- How to complete this task: Give back the entire listing exactly as it was provided.
=====
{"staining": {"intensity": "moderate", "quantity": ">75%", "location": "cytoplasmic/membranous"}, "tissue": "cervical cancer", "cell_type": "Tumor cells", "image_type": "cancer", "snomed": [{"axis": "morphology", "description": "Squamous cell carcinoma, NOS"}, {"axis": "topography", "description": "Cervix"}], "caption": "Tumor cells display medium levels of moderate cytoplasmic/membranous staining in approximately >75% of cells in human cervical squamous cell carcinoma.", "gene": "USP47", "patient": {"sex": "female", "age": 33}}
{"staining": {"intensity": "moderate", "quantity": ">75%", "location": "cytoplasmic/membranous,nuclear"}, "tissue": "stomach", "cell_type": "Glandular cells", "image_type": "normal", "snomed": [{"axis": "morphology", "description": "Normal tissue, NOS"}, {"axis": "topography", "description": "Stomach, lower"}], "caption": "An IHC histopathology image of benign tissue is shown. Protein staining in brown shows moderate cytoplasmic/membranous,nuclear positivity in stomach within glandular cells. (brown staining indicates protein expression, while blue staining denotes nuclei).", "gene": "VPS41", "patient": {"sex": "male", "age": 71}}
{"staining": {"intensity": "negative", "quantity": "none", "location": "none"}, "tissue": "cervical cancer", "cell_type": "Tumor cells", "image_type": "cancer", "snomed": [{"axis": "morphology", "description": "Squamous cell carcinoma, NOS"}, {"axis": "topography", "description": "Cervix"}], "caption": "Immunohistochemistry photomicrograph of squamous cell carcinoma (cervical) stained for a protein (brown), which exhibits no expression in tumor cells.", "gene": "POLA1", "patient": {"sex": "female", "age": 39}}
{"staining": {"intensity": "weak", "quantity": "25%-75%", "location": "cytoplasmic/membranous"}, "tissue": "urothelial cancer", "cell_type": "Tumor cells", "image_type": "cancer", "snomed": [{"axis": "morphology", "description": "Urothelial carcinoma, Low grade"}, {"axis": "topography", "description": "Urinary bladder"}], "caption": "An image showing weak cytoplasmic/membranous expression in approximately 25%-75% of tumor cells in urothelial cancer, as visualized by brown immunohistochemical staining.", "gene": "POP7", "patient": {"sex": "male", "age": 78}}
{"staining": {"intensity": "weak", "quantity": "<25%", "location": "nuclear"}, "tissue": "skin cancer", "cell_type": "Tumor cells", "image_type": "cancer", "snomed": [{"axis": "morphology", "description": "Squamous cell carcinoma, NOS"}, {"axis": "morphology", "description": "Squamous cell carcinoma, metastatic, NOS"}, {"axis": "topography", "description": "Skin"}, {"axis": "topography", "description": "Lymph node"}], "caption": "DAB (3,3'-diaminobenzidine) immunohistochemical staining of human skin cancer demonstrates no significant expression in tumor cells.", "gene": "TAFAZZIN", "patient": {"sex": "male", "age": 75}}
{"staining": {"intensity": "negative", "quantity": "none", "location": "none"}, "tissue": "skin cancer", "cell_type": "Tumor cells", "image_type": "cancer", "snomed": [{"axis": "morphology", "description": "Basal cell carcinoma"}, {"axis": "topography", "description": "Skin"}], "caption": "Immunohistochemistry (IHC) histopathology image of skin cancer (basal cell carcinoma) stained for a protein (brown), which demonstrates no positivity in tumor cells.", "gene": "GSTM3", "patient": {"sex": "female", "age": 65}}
=====
- Answer to this task:
{"staining": {"intensity": "moderate", "quantity": ">75%", "location": "cytoplasmic/membranous"}, "tissue": "cervical cancer", "cell_type": "Tumor cells", "image_type": "cancer", "snomed": [{"axis": "morphology", "description": "Squamous cell carcinoma, NOS"}, {"axis": "topography", "description": "Cervix"}], "caption": "Tumor cells display medium levels of moderate cytoplasmic/membranous staining in approximately >75% of cells in human cervical squamous cell carcinoma.", "gene": "USP47", "patient": {"sex": "female", "age": 33}}
{"staining": {"intensity": "moderate", "quantity": ">75%", "location": "cytoplasmic/membranous,nuclear"}, "tissue": "stomach", "cell_type": "Glandular cells", "image_type": "normal", "snomed": [{"axis": "morphology", "description": "Normal tissue, NOS"}, {"axis": "topography", "description": "Stomach, lower"}], "caption": "An IHC histopathology image of benign tissue is shown. Protein staining in brown shows moderate cytoplasmic/membranous,nuclear positivity in stomach within glandular cells. (brown staining indicates protein expression, while blue staining denotes nuclei).", "gene": "VPS41", "patient": {"sex": "male", "age": 71}}
{"staining": {"intensity": "negative", "quantity": "none", "location": "none"}, "tissue": "cervical cancer", "cell_type": "Tumor cells", "image_type": "cancer", "snomed": [{"axis": "morphology", "description": "Squamous cell carcinoma, NOS"}, {"axis": "topography", "description": "Cervix"}], "caption": "Immunohistochemistry photomicrograph of squamous cell carcinoma (cervical) stained for a protein (brown), which exhibits no expression in tumor cells.", "gene": "POLA1", "patient": {"sex": "female", "age": 39}}
{"staining": {"intensity": "weak", "quantity": "25%-75%", "location": "cytoplasmic/membranous"}, "tissue": "urothelial cancer", "cell_type": "Tumor cells", "image_type": "cancer", "snomed": [{"axis": "morphology", "description": "Urothelial carcinoma, Low grade"}, {"axis": "topography", "description": "Urinary bladder"}], "caption": "An image showing weak cytoplasmic/membranous expression in approximately 25%-75% of tumor cells in urothelial cancer, as visualized by brown immunohistochemical staining.", "gene": "POP7", "patient": {"sex": "male", "age": 78}}
{"staining": {"intensity": "weak", "quantity": "<25%", "location": "nuclear"}, "tissue": "skin cancer", "cell_type": "Tumor cells", "image_type": "cancer", "snomed": [{"axis": "morphology", "description": "Squamous cell carcinoma, NOS"}, {"axis": "morphology", "description": "Squamous cell carcinoma, metastatic, NOS"}, {"axis": "topography", "description": "Skin"}, {"axis": "topography", "description": "Lymph node"}], "caption": "DAB (3,3'-diaminobenzidine) immunohistochemical staining of human skin cancer demonstrates no significant expression in tumor cells.", "gene": "TAFAZZIN", "patient": {"sex": "male", "age": 75}}
{"staining": {"intensity": "negative", "quantity": "none", "location": "none"}, "tissue": "skin cancer", "cell_type": "Tumor cells", "image_type": "cancer", "snomed": [{"axis": "morphology", "description": "Basal cell carcinoma"}, {"axis": "topography", "description": "Skin"}], "caption": "Immunohistochemistry (IHC) histopathology image of skin cancer (basal cell carcinoma) stained for a protein (brown), which demonstrates no positivity in tumor cells.", "gene": "GSTM3", "patient": {"sex": "female", "age": 65}}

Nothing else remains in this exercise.